[ACTION ITEM]: Search the entries below for the word "WhatsApp" and copy each line that has it.

[SOURCE MATERIAL]:
┄┄┄┄┄┄

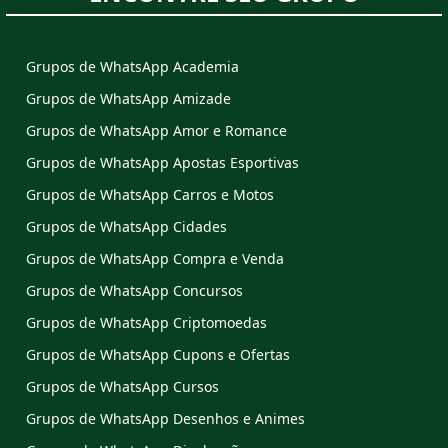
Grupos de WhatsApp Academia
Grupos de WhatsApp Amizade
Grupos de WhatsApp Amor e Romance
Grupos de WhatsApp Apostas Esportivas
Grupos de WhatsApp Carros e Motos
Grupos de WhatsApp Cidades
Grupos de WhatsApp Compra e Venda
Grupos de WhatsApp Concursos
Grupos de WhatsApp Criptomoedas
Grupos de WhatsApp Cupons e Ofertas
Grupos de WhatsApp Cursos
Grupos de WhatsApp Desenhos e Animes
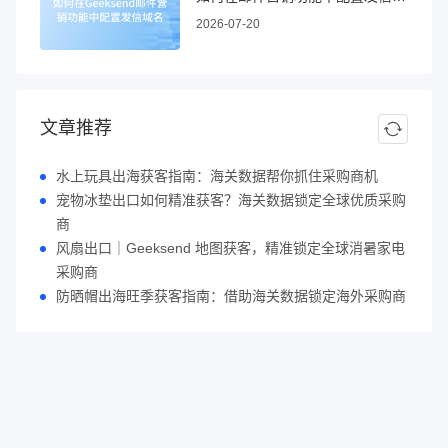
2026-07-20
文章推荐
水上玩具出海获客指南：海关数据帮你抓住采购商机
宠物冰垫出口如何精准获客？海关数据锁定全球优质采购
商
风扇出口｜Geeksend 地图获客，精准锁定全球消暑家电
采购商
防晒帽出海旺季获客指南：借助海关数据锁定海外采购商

┄┄┄┄┄┄

[RESPONSE TO THIS EXERCISE]:
Grupos de WhatsApp Academia
Grupos de WhatsApp Amizade
Grupos de WhatsApp Amor e Romance
Grupos de WhatsApp Apostas Esportivas
Grupos de WhatsApp Carros e Motos
Grupos de WhatsApp Cidades
Grupos de WhatsApp Compra e Venda
Grupos de WhatsApp Concursos
Grupos de WhatsApp Criptomoedas
Grupos de WhatsApp Cupons e Ofertas
Grupos de WhatsApp Cursos
Grupos de WhatsApp Desenhos e Animes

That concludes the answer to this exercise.